After my newspaper column about the Cherry Ames novels, I received what seemed like a record number of emails from readers who also remembered and loved the WWII nursing heroine from childhood.
Some wrote to say that Cherry's adventures inspired their career choices: "Those books did shape a lot of my beliefs in what I could accomplish as a woman. I was born in 1948, and am now a professor of Electrical Engineering, Sadly, I had no daughter to leave the books to, but they are still on my shelves, and I cherish them. I try to inspire my own female students in the way that a fictional character inspired me."
Another reader tipped me to a real-life nurse's blog that compares actual nursing-school experiences to those described in nurse books.
A third wrote to say that girls weren't the only readers charmed by intrepid female heroines: "Your story reminded me so much of furtively reading my sister's Nancy Drew books. I worried whether boys were permitted to read books with girls as the hero!"
The publisher of Free Public Domain E-Books in GoldenArk's School Reader Catalog wrote to ask if I knew of any K-12 stories in the public domain that were as inspirational as the Cherry Ames series. "If so, we can can publish them in our School Reader catalog." So I'm asking for suggestions. Please email me.
For the publisher of Free Public Domain E-Books in GoldenArk's School Reader Catalog looking for inspirational books: I think you'd have to include the Nancy Drew books (already mentioned by a male reader!) -- she was definitely a feisty girl. Also, the Little House on the Prairie series by Laura Ingalls Wilder.
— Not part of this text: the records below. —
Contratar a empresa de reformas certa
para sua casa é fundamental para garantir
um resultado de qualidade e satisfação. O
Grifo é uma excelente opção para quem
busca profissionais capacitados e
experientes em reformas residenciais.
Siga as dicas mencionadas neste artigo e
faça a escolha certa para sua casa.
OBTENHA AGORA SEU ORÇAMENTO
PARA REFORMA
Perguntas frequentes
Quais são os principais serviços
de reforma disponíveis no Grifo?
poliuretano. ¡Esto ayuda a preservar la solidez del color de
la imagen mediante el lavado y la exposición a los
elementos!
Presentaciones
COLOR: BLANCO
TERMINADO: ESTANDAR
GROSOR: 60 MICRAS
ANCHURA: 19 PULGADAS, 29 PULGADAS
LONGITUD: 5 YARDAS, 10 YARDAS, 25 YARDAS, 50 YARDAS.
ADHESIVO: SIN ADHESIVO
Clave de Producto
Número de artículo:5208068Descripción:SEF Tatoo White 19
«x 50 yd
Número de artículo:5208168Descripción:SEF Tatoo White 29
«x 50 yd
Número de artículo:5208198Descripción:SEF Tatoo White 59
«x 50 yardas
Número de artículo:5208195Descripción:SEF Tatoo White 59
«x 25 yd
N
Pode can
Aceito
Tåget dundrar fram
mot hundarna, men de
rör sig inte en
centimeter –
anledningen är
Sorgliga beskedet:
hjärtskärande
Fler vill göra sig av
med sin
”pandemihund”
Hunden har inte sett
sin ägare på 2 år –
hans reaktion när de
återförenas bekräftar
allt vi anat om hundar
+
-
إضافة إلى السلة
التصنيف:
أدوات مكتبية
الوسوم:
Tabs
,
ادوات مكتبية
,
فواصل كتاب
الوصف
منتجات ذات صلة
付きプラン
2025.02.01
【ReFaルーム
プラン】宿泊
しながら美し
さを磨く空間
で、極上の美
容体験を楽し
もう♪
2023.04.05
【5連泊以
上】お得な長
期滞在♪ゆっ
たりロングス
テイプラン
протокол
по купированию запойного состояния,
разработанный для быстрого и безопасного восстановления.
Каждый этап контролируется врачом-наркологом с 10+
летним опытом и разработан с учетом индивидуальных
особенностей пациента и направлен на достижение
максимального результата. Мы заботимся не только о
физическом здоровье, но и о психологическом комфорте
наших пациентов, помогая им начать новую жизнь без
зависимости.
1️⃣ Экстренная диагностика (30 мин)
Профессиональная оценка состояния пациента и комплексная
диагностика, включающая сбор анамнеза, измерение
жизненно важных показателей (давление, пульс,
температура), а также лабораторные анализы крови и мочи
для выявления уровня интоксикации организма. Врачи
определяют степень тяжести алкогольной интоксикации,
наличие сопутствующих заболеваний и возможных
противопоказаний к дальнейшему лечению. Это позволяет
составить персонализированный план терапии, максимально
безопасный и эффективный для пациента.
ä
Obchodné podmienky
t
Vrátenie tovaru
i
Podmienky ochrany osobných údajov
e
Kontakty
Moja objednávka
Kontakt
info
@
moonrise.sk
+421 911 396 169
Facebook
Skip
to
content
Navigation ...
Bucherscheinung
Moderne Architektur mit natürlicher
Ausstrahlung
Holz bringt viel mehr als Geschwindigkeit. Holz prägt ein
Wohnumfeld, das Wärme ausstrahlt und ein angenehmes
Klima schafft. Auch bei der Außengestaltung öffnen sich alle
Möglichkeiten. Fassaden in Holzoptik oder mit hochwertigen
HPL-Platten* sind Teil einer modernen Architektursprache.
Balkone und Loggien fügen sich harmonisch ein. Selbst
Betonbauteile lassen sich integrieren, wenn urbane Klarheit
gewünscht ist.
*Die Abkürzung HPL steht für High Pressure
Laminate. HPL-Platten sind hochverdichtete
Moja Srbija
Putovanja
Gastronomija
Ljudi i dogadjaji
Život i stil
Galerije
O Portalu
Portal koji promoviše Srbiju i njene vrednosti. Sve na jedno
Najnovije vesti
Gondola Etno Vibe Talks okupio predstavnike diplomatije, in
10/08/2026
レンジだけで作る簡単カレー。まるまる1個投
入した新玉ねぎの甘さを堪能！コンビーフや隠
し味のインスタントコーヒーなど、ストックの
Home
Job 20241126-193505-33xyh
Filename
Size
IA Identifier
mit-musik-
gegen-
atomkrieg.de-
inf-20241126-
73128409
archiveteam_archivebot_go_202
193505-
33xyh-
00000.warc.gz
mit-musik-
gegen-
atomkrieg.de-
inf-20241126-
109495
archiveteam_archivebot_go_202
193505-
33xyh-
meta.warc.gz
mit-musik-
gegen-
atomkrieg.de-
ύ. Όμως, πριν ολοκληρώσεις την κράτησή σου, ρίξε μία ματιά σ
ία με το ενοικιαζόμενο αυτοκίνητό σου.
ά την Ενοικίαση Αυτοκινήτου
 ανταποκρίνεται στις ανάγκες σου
The narrator, whose name I can't remember, would probably be an entrepreneur today.
Posted by: rickey gold | April 09, 2006 at 12:30 PM
As a girl in the late sixties and already a fan of biographies, I was given a book of a collection of bios of real nurses who were NOT Flo Nightingale. No, I can't recall the title but it was a really great one. Clara Barton was in there, Lilian Wald, a French nurse who was at the battle of Dien Bien Phu and some other war nurses.
Also, as I went to a pre-Vatican II Catholic convent school, we had LOADS of biographies of saints and martyrs(one of my personal favorites was St. Maria Goretti)that were aimed at the 3rd to 7th grade reading levels. After Vatican II and when they closed the Junior school part of the school, all those great books just disappeared. Again, I have no idea who wrote or published them, just that they all had the correct imprimatur. As our nuns were very hip, I am convinced that the books were jettisoned in a spirit of VERY early political correctness. Even though I'm not Catholic, I'd SO love to get my hands on some of those! Some of the martyrdom stories were just so deliciously gruesome....(quoth the lion, "yum, yum!)